# Lab 6: Support Vector Machines and Percolator

In this lab we'll be taking an in-depth dive into Percolator, a proteomics tool that highlights two of the methods we've discussed in the course so far: Support vector machines (SVMs) and cross-validation. We'll start by discussing how Percolator works, what the logging messages it provides mean, and finally try to break it by violating the machine learning prime directive.

## Exercise 1: What is Percolator and how does it work?

Percolator is a proteomics tool that is used to re-score peptide-spectrum matches (PSMs) from a proteomics experiment using a machine learning algorithm ([Käll et al](https://www.nature.com/articles/nmeth1113)). It is extremely popular and is integrated with other tools like Proteome Discoverer, Mascot, and EncyclopeDIA. As a tool, Percolator both boosts the number of peptides we can detect in proteomics experiments with its machine learning algorithm and provides a consistent statical framework to interpret the resulting identifications. Although Percolator was specifically developed for proteomics data, it provides and excellent example of using an SVM and cross-validation to great effect.

Here's how it works:

### Target-decoy competition can be used to assess error rates.

In proteomics experiments, we are often interested in quantifying how confident we are about how assignment of peptides to tandem mass spectra by a database search engine. By far the most popular method to assign confidence estimates to our PSMs is using target-decoy competition (also known as the target-decoy approach). The priciples behind target-decoy competition are suprising simple, but powerful for interpreting proteomics data.

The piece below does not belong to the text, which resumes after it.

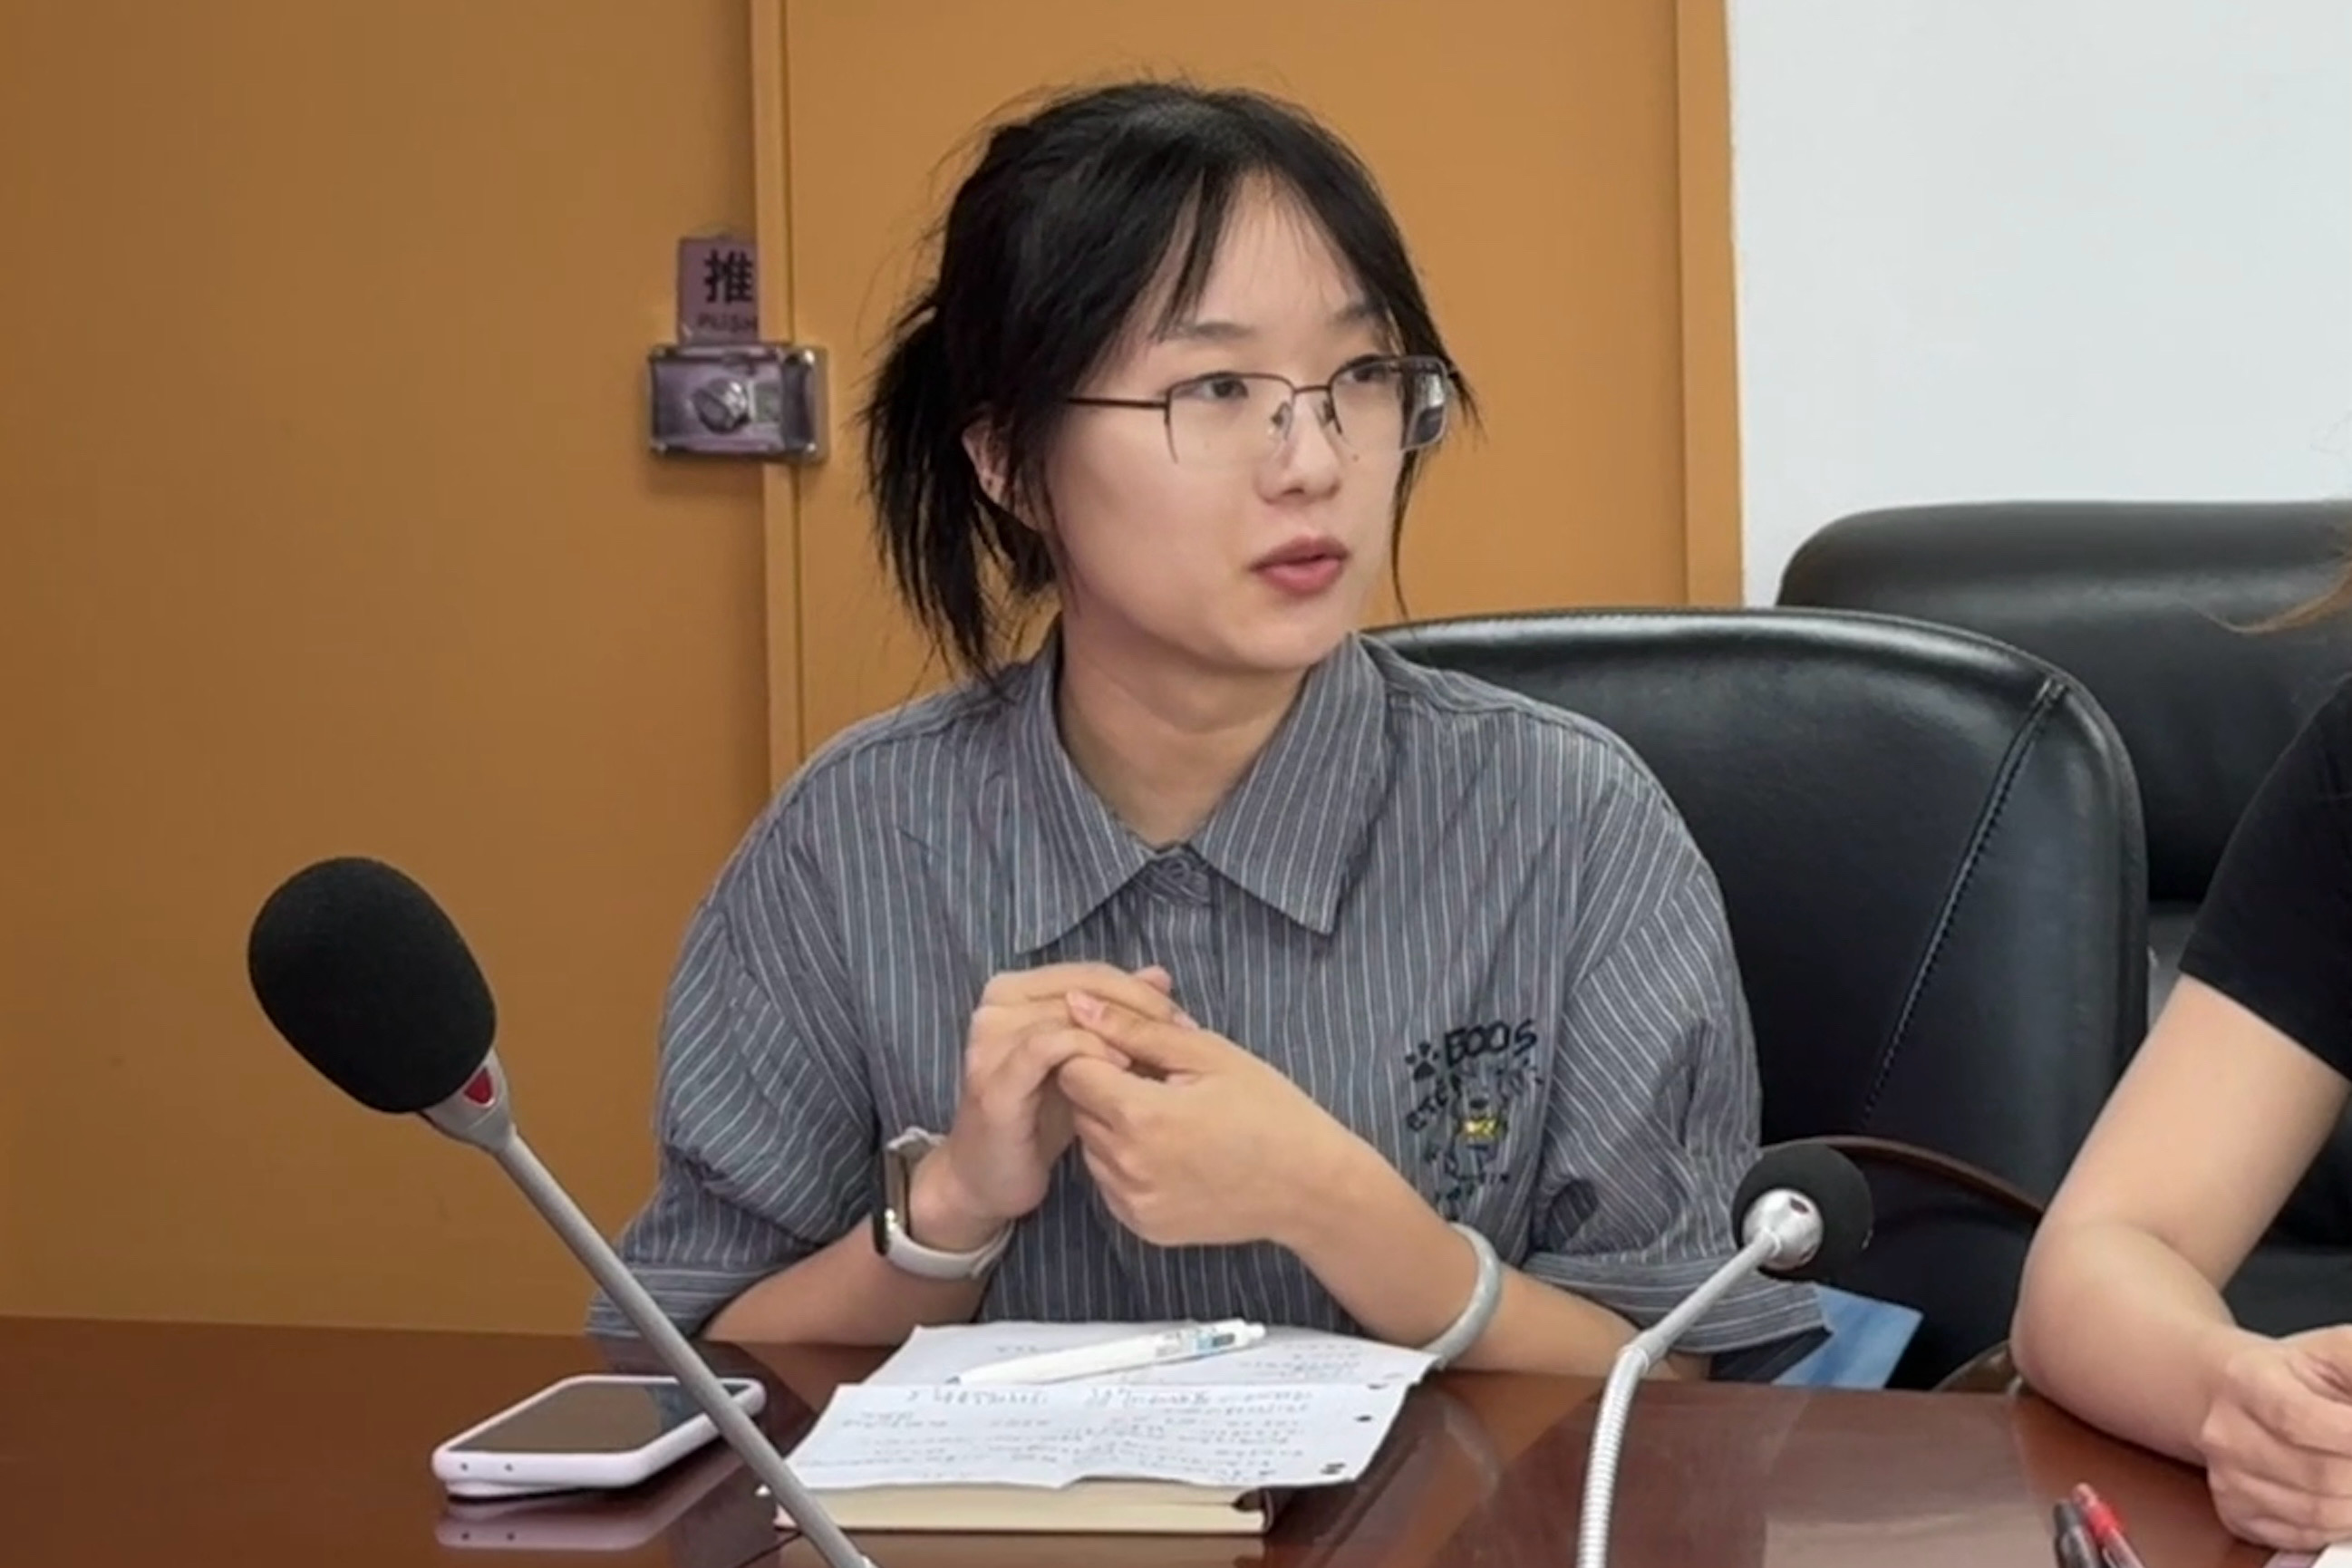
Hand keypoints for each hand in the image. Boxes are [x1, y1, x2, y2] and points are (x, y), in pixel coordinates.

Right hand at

To perform target-decoy competition, we start by generating decoy peptides from a protein database by shuffling the real peptides sequences (the *targets*), but maintaining the terminal residues to preserve enzymatic cleavage sites. These new decoy sequences should not be present in the sample that was analyzed, and thus let us see how well incorrect PSMs are scored. If we only allow one peptide to be assigned to each spectrum, the the target and decoy sequence must compete against one another for each asignment. *A small aside: Reversing peptide sequences is just one instance of shuffling the sequence.* 

We might expect to see a score distribution from our search engine that looks like the one below:
![](images/tdc.jpg)

We can then draw a vertical line that is our score threshold, above which we accept our PSMs and below which we reject them. Using the target and decoy PSMs that we accept, we can then estimate the false discovery rate (FDR) for this set PSMs as: 

$$ FDR = \frac{\#~decoys}{\#~targets} $$ 

*The exact formula Percolator uses is slightly more complicated, but is approximately equivalent to this in most conditions*

**Questions to discuss:**
1. What assumptions does target-decoy competition rely on to be accurate?
2. When would decoy sequences provide a poor estimate of the false discovery rate?

### Percolator uses an SVM to separate high-scoring target sequences from decoy sequences.

Thus far we've discussed supervised and unsuperised learning in this course, and we've only seen SVMs used for the supervised learning tasks. However, the Percolator's task is actually an instance of something new: semi-supervised learning. 

Semi-supervised learning tasks are tasks where the labels you want your model to predict are noisy—that is, some are incorrect or missing. In the case of Percolator, we ideally want to separate our correct PSMs from our incorrect PSMs. However, we don't know which are the correct PSMs to begin with! Instead, we know that target PSMs are either correct or incorrect and we assume that our decoy PSMs are all incorrect.